GIVEN RECORDS section start

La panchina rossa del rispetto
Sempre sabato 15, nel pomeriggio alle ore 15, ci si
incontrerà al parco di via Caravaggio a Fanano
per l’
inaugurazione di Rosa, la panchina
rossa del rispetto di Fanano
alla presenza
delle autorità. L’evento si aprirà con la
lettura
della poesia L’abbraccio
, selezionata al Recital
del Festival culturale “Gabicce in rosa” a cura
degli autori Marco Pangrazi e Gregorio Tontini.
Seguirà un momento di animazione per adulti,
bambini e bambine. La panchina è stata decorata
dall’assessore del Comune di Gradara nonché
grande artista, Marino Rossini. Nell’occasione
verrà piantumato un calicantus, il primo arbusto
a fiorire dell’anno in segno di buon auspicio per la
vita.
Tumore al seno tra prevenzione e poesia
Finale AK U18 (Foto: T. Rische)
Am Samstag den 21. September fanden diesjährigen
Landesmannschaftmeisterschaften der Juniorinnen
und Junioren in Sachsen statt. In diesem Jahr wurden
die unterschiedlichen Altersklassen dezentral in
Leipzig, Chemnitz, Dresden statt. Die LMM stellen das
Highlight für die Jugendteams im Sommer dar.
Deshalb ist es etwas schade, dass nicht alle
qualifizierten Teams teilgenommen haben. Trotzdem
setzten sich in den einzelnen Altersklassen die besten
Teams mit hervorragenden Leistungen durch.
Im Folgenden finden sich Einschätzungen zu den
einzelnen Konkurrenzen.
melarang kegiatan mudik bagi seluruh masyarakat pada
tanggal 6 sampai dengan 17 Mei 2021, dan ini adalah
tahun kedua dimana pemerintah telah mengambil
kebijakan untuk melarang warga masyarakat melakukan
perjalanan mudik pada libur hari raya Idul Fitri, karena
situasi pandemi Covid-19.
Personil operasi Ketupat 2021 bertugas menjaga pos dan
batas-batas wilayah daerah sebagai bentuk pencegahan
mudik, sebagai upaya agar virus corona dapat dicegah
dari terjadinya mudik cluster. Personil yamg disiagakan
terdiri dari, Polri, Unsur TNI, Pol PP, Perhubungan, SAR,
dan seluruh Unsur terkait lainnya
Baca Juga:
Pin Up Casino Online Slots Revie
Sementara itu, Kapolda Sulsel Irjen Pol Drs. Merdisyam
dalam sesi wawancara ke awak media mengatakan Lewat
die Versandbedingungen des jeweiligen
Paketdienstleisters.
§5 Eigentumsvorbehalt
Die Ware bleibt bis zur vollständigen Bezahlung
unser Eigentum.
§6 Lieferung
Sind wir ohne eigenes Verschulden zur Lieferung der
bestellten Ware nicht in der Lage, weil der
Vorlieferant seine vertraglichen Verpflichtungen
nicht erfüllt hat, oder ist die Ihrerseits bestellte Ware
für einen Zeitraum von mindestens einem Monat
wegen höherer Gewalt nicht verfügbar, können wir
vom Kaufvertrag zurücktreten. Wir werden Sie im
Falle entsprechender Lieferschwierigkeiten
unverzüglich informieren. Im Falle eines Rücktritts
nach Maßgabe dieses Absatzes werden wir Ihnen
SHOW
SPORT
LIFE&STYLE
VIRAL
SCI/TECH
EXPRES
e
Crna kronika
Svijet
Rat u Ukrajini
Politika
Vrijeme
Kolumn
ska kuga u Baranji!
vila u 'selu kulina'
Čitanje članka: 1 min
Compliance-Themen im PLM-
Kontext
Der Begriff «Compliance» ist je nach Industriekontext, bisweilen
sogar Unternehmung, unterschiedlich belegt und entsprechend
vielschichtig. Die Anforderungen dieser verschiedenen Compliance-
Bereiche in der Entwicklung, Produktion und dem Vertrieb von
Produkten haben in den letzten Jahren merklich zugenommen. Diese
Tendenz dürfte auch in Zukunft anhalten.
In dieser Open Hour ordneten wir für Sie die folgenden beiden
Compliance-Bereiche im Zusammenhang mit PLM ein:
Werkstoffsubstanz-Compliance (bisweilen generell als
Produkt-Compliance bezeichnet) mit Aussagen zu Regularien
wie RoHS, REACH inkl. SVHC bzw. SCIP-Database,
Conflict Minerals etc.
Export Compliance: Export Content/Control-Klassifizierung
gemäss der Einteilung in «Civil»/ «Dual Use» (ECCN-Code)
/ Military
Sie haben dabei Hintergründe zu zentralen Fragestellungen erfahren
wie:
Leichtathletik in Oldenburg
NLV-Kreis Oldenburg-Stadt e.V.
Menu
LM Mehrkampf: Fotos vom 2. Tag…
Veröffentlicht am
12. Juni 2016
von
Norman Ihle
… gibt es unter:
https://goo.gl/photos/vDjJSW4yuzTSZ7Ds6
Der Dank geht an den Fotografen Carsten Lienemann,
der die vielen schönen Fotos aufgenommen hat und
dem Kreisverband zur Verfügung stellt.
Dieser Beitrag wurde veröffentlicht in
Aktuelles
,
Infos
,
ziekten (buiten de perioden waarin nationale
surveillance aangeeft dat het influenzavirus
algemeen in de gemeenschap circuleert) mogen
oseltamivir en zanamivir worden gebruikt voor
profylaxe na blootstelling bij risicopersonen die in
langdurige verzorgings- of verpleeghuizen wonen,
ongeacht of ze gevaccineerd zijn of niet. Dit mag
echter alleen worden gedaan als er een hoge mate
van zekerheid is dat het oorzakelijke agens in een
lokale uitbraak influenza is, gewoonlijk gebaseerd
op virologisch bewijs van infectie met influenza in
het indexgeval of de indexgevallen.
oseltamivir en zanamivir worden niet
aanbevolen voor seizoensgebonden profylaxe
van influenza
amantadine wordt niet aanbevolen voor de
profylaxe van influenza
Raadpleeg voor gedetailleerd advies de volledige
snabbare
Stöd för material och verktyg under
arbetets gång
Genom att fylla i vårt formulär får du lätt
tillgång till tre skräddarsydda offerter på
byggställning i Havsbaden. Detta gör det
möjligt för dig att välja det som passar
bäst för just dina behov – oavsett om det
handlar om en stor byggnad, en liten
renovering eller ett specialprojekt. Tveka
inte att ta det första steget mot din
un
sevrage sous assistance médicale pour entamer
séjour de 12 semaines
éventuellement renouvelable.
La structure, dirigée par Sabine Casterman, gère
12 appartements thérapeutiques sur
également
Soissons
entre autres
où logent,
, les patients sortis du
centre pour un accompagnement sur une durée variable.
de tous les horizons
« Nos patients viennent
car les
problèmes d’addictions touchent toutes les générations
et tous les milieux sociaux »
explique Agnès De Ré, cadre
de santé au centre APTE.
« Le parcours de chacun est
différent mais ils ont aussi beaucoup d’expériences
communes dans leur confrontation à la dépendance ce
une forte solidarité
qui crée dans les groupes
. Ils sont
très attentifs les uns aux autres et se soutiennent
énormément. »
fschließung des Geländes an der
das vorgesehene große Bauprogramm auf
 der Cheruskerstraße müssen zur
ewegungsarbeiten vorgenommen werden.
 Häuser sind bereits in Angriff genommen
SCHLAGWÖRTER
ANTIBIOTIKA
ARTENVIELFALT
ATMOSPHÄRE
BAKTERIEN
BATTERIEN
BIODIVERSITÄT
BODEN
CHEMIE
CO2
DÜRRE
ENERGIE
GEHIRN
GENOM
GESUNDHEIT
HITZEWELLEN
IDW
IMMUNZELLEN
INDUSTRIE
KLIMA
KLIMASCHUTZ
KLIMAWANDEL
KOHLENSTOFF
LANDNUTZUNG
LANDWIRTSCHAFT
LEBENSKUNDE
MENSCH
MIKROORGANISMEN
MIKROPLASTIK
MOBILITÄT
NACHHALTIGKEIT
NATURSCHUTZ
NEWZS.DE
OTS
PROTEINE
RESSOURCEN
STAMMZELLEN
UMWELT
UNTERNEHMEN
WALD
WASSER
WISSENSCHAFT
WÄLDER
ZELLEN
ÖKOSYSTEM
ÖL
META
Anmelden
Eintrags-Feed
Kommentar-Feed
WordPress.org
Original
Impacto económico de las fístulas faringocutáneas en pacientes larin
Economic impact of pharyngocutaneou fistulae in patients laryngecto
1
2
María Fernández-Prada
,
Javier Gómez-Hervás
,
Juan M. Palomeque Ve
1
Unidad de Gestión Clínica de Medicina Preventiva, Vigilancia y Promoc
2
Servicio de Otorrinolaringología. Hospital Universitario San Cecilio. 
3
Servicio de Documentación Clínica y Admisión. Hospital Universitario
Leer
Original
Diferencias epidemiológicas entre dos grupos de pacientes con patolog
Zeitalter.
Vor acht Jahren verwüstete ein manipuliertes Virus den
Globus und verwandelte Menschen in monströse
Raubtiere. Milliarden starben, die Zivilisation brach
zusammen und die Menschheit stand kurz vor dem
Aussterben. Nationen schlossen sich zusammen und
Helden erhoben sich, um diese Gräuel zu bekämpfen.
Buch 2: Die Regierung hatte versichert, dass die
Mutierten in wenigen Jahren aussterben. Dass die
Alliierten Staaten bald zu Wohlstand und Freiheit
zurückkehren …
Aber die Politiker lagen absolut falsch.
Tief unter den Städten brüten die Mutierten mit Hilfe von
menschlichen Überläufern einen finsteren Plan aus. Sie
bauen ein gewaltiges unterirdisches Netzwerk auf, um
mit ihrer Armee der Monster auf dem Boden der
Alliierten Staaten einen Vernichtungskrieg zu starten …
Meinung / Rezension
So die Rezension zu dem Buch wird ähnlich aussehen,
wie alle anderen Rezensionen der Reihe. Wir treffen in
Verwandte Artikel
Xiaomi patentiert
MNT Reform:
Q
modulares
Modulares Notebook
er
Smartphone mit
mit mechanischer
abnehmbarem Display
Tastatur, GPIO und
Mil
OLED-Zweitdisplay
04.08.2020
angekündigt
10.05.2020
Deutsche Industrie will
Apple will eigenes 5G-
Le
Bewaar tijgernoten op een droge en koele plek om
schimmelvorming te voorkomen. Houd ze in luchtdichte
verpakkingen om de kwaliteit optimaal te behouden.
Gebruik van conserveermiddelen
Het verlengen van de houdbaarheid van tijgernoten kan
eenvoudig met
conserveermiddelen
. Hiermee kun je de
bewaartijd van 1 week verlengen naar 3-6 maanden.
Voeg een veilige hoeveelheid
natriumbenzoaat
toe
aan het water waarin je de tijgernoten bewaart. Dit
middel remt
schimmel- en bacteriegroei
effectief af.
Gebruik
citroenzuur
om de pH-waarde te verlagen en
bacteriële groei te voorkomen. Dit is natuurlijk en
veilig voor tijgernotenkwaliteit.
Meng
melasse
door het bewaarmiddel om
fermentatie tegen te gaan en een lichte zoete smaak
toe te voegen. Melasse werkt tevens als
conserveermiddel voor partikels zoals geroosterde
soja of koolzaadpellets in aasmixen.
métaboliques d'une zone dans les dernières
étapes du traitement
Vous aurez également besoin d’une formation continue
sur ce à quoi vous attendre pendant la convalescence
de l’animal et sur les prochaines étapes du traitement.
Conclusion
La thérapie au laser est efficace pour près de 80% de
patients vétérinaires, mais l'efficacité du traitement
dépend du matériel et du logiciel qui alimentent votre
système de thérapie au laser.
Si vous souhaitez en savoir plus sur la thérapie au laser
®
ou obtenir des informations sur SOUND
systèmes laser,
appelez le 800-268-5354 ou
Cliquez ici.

GIVEN RECORDS section end

Pick out all lines from the data above in which the word "thérapie" appears.

ANSWER TO THIS EXERCISE ->
La thérapie au laser est efficace pour près de 80% de
système de thérapie au laser.
Si vous souhaitez en savoir plus sur la thérapie au laser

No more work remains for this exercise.